In September, the pace of U.S. retail sales was almost unchanged from August. This is because rising rent and food prices have reduced money for other items.
Last month’s retail sales were flat, down from a revised. The Commerce Department reported Friday that August saw 0.4% growth. Retail sales declined 0.4% in July.
Retail sales increased by 0.3%, excluding sales at gas stations and automobile sales. Spending was up 0.1%, excluding gas sales
Even though the report highlighted the resilience of American consumers, it is not adjusted for inflation like many government reports. Even though grocery sales rose 0.4% due to rising food prices, they still saw a rise in sales.
You can see evidence that the Fed is attempting to cool down the economy, especially with large-ticket items. Last month saw a 0.4% drop in sales at auto dealers. Shoppers continued to cut back on electronics, furniture, and appliances. These categories were all successful during the initial part of the pandemic. The business at appliance and consumer electronics stores declined by 0.8%.
The sales at clothing stores increased by 0.5% while the business at department stores rose by 1.3%. This indicates a strong back-to-school season, but adjusted for inflation, spending was moderate. The restaurant business grew 0.5% while online sales climbed at the same rate.
GlobalData Retail’s managing director Neil Saunders said that the report “represents an economy that is tightening” and shoppers who are becoming more selective and cautious about what they purchase.
Nearly 70% of the U.S. economy is spent on consumer spending. Americans are resilient despite inflation at near-four-decade highs. However, rising rent and mortgage prices have increased anxiety. Overall spending has slowed down and has shifted more toward necessities like food while spending on electronics and furniture has declined.
Joel Rampoldt is a managing director of AlixPartners’ retail practice.
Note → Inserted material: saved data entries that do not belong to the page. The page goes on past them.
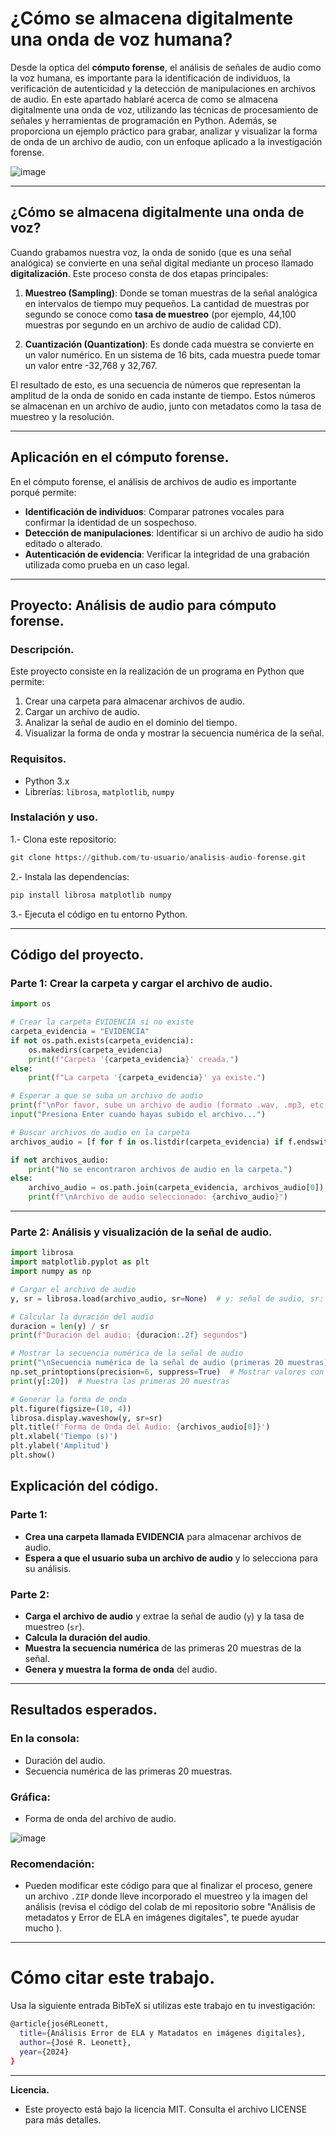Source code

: # ¿Cómo se almacena digitalmente una onda de voz humana?

Desde la optica del **cómputo forense**, el análisis de señales de audio como la voz humana, es importante para la identificación de individuos, la verificación de autenticidad y la detección de manipulaciones en archivos de audio. En este apartado hablaré acerca de como se almacena digitalmente una onda de voz, utilizando las técnicas de procesamiento de señales y herramientas de programación en Python. Además, se proporciona un ejemplo práctico para grabar, analizar y visualizar la forma de onda de un archivo de audio, con un enfoque aplicado a la investigación forense.

![image](https://drive.google.com/uc?export=view&id=1EKry_Wr-m-ebiTNXmwOgyeZg676okr_b)

---

## ¿Cómo se almacena digitalmente una onda de voz?

Cuando grabamos nuestra voz, la onda de sonido (que es una señal analógica) se convierte en una señal digital mediante un proceso llamado **digitalización**. Este proceso consta de dos etapas principales:

1. **Muestreo (Sampling)**: Donde se toman muestras de la señal analógica en intervalos de tiempo muy pequeños. La cantidad de muestras por segundo se conoce como **tasa de muestreo** (por ejemplo, 44,100 muestras por segundo en un archivo de audio de calidad CD).

2. **Cuantización (Quantization)**: Es donde cada muestra se convierte en un valor numérico. En un sistema de 16 bits, cada muestra puede tomar un valor entre -32,768 y 32,767.

El resultado de esto, es una secuencia de números que representan la amplitud de la onda de sonido en cada instante de tiempo. Estos números se almacenan en un archivo de audio, junto con metadatos como la tasa de muestreo y la resolución.

---

## Aplicación en el cómputo forense.

En el cómputo forense, el análisis de archivos de audio es importante porqué permite:
- **Identificación de individuos**: Comparar patrones vocales para confirmar la identidad de un sospechoso.
- **Detección de manipulaciones**: Identificar si un archivo de audio ha sido editado o alterado.
- **Autenticación de evidencia**: Verificar la integridad de una grabación utilizada como prueba en un caso legal.

---

## Proyecto: Análisis de audio para cómputo forense.

### Descripción.
Este proyecto consiste en la realización de un programa en Python que permite:
1. Crear una carpeta para almacenar archivos de audio.
2. Cargar un archivo de audio.
3. Analizar la señal de audio en el dominio del tiempo.
4. Visualizar la forma de onda y mostrar la secuencia numérica de la señal.

### Requisitos.
- Python 3.x
- Librerías: `librosa`, `matplotlib`, `numpy`

### Instalación y uso.
1.- Clona este repositorio:

```python
git clone https://github.com/tu-usuario/analisis-audio-forense.git
```
2.- Instala las dependencias:

```python
pip install librosa matplotlib numpy
```
3.- Ejecuta el código en tu entorno Python.

---

## Código del proyecto.

### Parte 1: Crear la carpeta y cargar el archivo de audio.

```python
import os

# Crear la carpeta EVIDENCIA si no existe
carpeta_evidencia = "EVIDENCIA"
if not os.path.exists(carpeta_evidencia):
    os.makedirs(carpeta_evidencia)
    print(f"Carpeta '{carpeta_evidencia}' creada.")
else:
    print(f"La carpeta '{carpeta_evidencia}' ya existe.")

# Esperar a que se suba un archivo de audio
print(f"\nPor favor, sube un archivo de audio (formato .wav, .mp3, etc.) a la carpeta '{carpeta_evidencia}'.")
input("Presiona Enter cuando hayas subido el archivo...")

# Buscar archivos de audio en la carpeta
archivos_audio = [f for f in os.listdir(carpeta_evidencia) if f.endswith(('.wav', '.mp3', '.m4a', '.flac', '.ogg'))]

if not archivos_audio:
    print("No se encontraron archivos de audio en la carpeta.")
else:
    archivo_audio = os.path.join(carpeta_evidencia, archivos_audio[0])
    print(f"\nArchivo de audio seleccionado: {archivo_audio}")
```
----
### Parte 2: Análisis y visualización de la señal de audio.

```python
import librosa
import matplotlib.pyplot as plt
import numpy as np

# Cargar el archivo de audio
y, sr = librosa.load(archivo_audio, sr=None)  # y: señal de audio, sr: tasa de muestreo

# Calcular la duración del audio
duracion = len(y) / sr
print(f"Duración del audio: {duracion:.2f} segundos")

# Mostrar la secuencia numérica de la señal de audio
print("\nSecuencia numérica de la señal de audio (primeras 20 muestras):")
np.set_printoptions(precision=6, suppress=True)  # Mostrar valores con 6 decimales
print(y[:20])  # Muestra las primeras 20 muestras

# Generar la forma de onda
plt.figure(figsize=(10, 4))
librosa.display.waveshow(y, sr=sr)
plt.title(f'Forma de Onda del Audio: {archivos_audio[0]}')
plt.xlabel('Tiempo (s)')
plt.ylabel('Amplitud')
plt.show()
```

## Explicación del código.

### Parte 1:
- **Crea una carpeta llamada EVIDENCIA** para almacenar archivos de audio.
- **Espera a que el usuario suba un archivo de audio** y lo selecciona para su análisis.

### Parte 2:
- **Carga el archivo de audio** y extrae la señal de audio (`y`) y la tasa de muestreo (`sr`).
- **Calcula la duración del audio**.
- **Muestra la secuencia numérica** de las primeras 20 muestras de la señal.
- **Genera y muestra la forma de onda** del audio.

---

## Resultados esperados.

### En la consola:
- Duración del audio.
- Secuencia numérica de las primeras 20 muestras.

### Gráfica:
- Forma de onda del archivo de audio.

![image](https://drive.google.com/uc?export=view&id=1WEY16S8WdK4BCxA7Hb029vuRsR2FzOSc)

### Recomendación:
- Pueden modificar este código para que al finalizar el proceso, genere un archivo `.ZIP` donde lleve incorporado el muestreo y la imagen del análisis (revisa el código del colab de mi repositorio sobre "Análisis de metadatos y Error de ELA en imágenes digitales", te puede ayudar mucho ).

---
# Cómo citar este trabajo.
Usa la siguiente entrada BibTeX si utilizas este trabajo en tu investigación:
```bash
@article{joséRLeonett,
  title={Análisis Error de ELA y Matadatos en imágenes digitales},
  author={José R. Leonett},
  year={2024}
}
```
---
**Licencia.**
- Este proyecto está bajo la licencia MIT. Consulta el archivo LICENSE para más detalles.


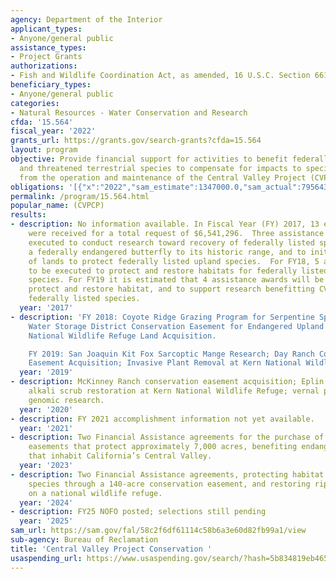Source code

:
 ```yaml
---
agency: Department of the Interior
applicant_types:
- Anyone/general public
assistance_types:
- Project Grants
authorizations:
- Fish and Wildlife Coordination Act, as amended, 16 U.S.C. Section 661 et seq.
beneficiary_types:
- Anyone/general public
categories:
- Natural Resources - Water Conservation and Research
cfda: '15.564'
fiscal_year: '2022'
grants_url: https://grants.gov/search-grants?cfda=15.564
layout: program
objective: Provide financial support for activities to benefit federally listed endangered
  and threatened terrestrial species to compensate for impacts to species resulting
  from the operation and maintenance of the Central Valley Project (CVP) of California.
obligations: '[{"x":"2022","sam_estimate":1347000.0,"sam_actual":795643.0,"usa_spending_actual":-312692.75},{"x":"2023","sam_estimate":1000000.0,"sam_actual":1362270.0,"usa_spending_actual":-576000.0},{"x":"2024","sam_estimate":1108674.0,"sam_actual":0.0,"usa_spending_actual":480000.0}]'
permalink: /program/15.564.html
popular_name: (CVPCP)
results:
- description: No information available. In Fiscal Year (FY) 2017, 13 eligible applications
    were received for a total request of $6,541,296.  Three assistance awards were
    executed to conduct research toward recovery of federally listed species, to reintroduce
    a federally endangered butterfly to its historic range, and to initiate the acquisition
    of lands to protect federally listed upland species.  For FY18, 5 awards are expected
    to be executed to protect and restore habitats for federally listed CVP-impacted
    species. For FY19 it is estimated that 4 assistance awards will be executed to
    protect and restore habitat, and to support research benefitting CVP-impacted
    federally listed species.
  year: '2017'
- description: 'FY 2018: Coyote Ridge Grazing Program for Serpentine Species, Semitropic
    Water Storage District Conservation Easement for Endangered Upland Species, Pixley
    National Wildlife Refuge Land Acquisition.

    FY 2019: San Joaquin Kit Fox Sarcoptic Mange Research; Day Ranch Conservation
    Easement Acquisition; Invasive Plant Removal at Kern National Wildlife Refuge.'
  year: '2019'
- description: McKinney Ranch conservation easement acquisition; Eplin Property acquisition;
    alkali scrub restoration at Kern National Wildlife Refuge; vernal pool crustacean
    genomic research.
  year: '2020'
- description: FY 2021 accomplishment information not yet available.
  year: '2021'
- description: Two Financial Assistance agreements for the purchase of conservation
    easements that protect approximately 7,000 acres, benefiting endangered species
    that inhabit California’s Central Valley.
  year: '2023'
- description: Two Financial Assistance agreements, protecting habitat for an endangered
    species through a 140-acre conservation easement, and restoring riparian habitat
    on a national wildlife refuge.
  year: '2024'
- description: FY25 NOFO posted; selections still pending
  year: '2025'
sam_url: https://sam.gov/fal/58c2f6df61114c58b6a3e60d82fb99a1/view
sub-agency: Bureau of Reclamation
title: 'Central Valley Project Conservation '
usaspending_url: https://www.usaspending.gov/search/?hash=5b834819eb46598adb629d7aca28cc38
---
```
He said, “Even though people look comfortable on paper, they don’t feel comfortable.”
Inflation in the United States increased in September. The rising cost of housing and other necessities puts more pressure on households. This almost eliminated pay gains and nearly guaranteed that the Federal Reserve would continue to raise interest rates aggressively.
The fastest increase in consumer prices since 1940 was 6.6%, which excludes volatile food and energy prices. Core prices rose 0.6% month-to-month for the second consecutive month, defying all expectations of a slowdown. This is a sign that Fed’s numerous rate hikes have not helped to ease inflation pressures. Core prices usually provide a better picture than the underlying trends in price.
The government reported Thursday that overall prices increased 8.2% in September, compared to a year ago, slightly less than in August.
Retailers are preparing for the holiday shopping season which averages 20% of the industry’s annual sales. This is a critical period. Already, inflation is changing shoppers’ shopping habits. They are more likely to shop at discount stores such as Walmart or dollar stores, and to switch to cheaper brands within their aisles.
Walmart and Target are just a few of the companies that have been pushing for deals earlier than others, while other lenders offer new financing options.
Conn’s HomePlus is a Texas furniture and mattress retailer that serves households at the bottom end of the economic spectrum. It has launched a new layaway program to help 20% to 25% who are not eligible for any other financing.
Chandra Holt, the CEO, stated that discretionary spending is less popular than ever. She said that sales of consumer electronics such as deluxe coffeemakers and other electronic gadgets have declined…
Numerous holiday forecasts by various research and consulting companies point to a slowdown in sales compared to last year. However, inflation-adjusted, it could be a decrease for retailers. AlixPartners projects holiday sales will rise anywhere from 4% to 7 percent from last year’s 16% increase. The National Retail Federation is the largest national retail trade organization. It has not released its holiday forecast.
Janet Barnes, 42, is a College Park resident. As prices rise, she says she is trading down and shopping at cheaper grocery stores. She now shops at Lidl, a discount chain that Lidl offers, and she claims she has saved about 40% on groceries instead of Wegmans or Whole Foods. She said that Nordstrom has been replaced by thrift stores.
Barnes said, “We are creatures based on habit.” “But it’s not a bad deal for us to see what’s going on — and try something else.